Segment Start: Excerpt to read

I doubt any editor of any media outfit would get a reception like the SEALs earned, even though these combat troops had achieved their highest moments in the enforced privacy of the Hindu Kush. Perhaps the media offered the American public a poisoned chalice and then chugged it back themselves.

Some members of the media might think they can brainwash the public any time they like, but I know they can’t. Not here. Not in the United States of America.

Certainly on our long journey to visit the relatives, we were met only with warmth, friendship, and gratitude as representatives of the U.S. Navy. I think our presence in those scattered homes all over the country demonstrated once and for all that the memories of those beloved men will be forever treasured, not only by the families, but by the navy they served. Because the U.S. Navy cares enormously about these matters. Believe me, they really care.

The moment I suggested to my superiors that the remaining members of Alfa Platoon should make the journey, the navy offered their support and immediately agreed we should all go and that they would pay every last dollar the trip might cost.

We arrived back in San Diego and hired three SUVs. Then we drove up to Las Vegas to meet the family of my assistant Shane Patton, who died in the helicopter crash on the mountain. We arrived on Veterans Day. They made us guests of honor at the graveside for the memorial service. It was very upsetting for me. Shane’s dad had been a SEAL, and he understood how well I knew his son. I did the best I could.

Then we flew to New York to see Mikey’s mother and fiancée, and after that I went to Washington, D.C., to see the parents of Lieutenant Commander Eric Kristensen, our acting commanding officer, the veteran SEAL commanding officer who dropped everything that afternoon and rushed out to the helicopter, piling in with the guys, slamming a magazine into his rifle, and telling them Mikey needed every gun he could get. I think it was Eric to whom Mikey spoke when he made that last fateful phone call.

I told Admiral Kristensen, his father, that Eric would always be a hero to me, as he was to all of those who died with him on the mountain. Our CO was buried at the U.S. Naval Academy in Annapolis.

Segment End: Excerpt to read
Segment Start: Provided material

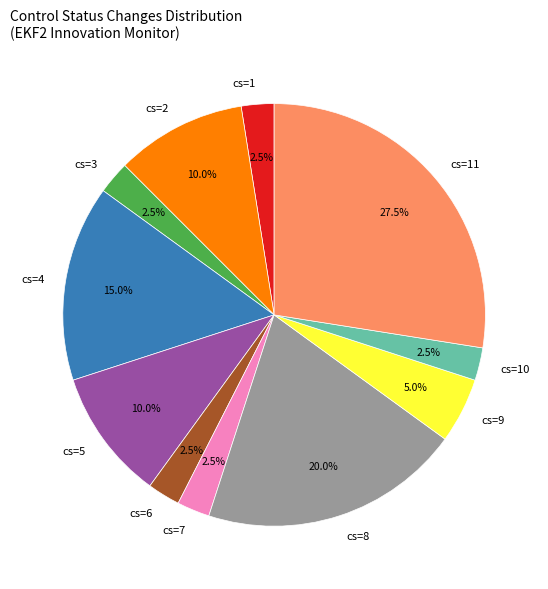

Which category has the biggest portion of the pie?

cs=11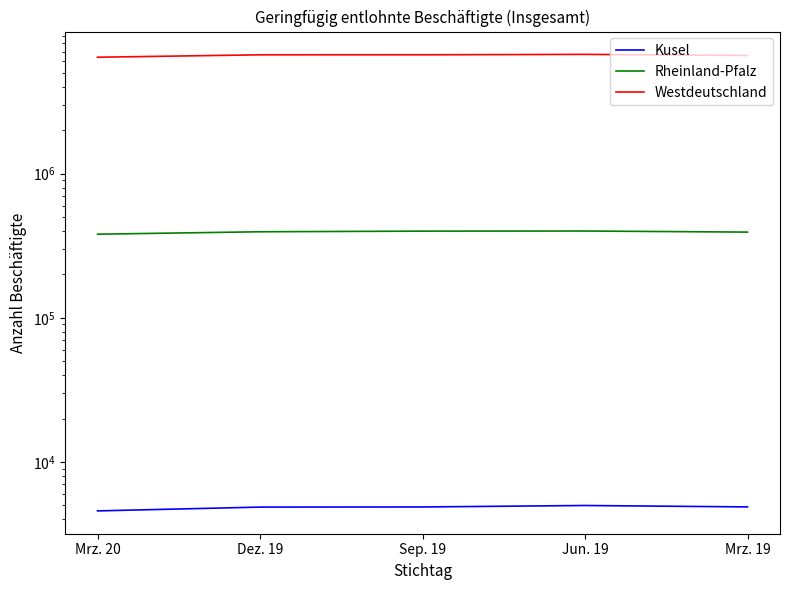

Which series has the largest total across all categories?

Westdeutschland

Segment End: Provided material

Problem to solve: Copy the passage from the account of visiting the families of the fallen SEALs that begins at the words "Certainly on our" and stops after "trip might cost.", substituting "United States Navy" for "U.S. Navy".

Finished task:
Certainly on our long journey to visit the relatives, we were met only with warmth, friendship, and gratitude as representatives of the United States Navy. I think our presence in those scattered homes all over the country demonstrated once and for all that the memories of those beloved men will be forever treasured, not only by the families, but by the navy they served. Because the United States Navy cares enormously about these matters. Believe me, they really care.

The moment I suggested to my superiors that the remaining members of Alfa Platoon should make the journey, the navy offered their support and immediately agreed we should all go and that they would pay every last dollar the trip might cost.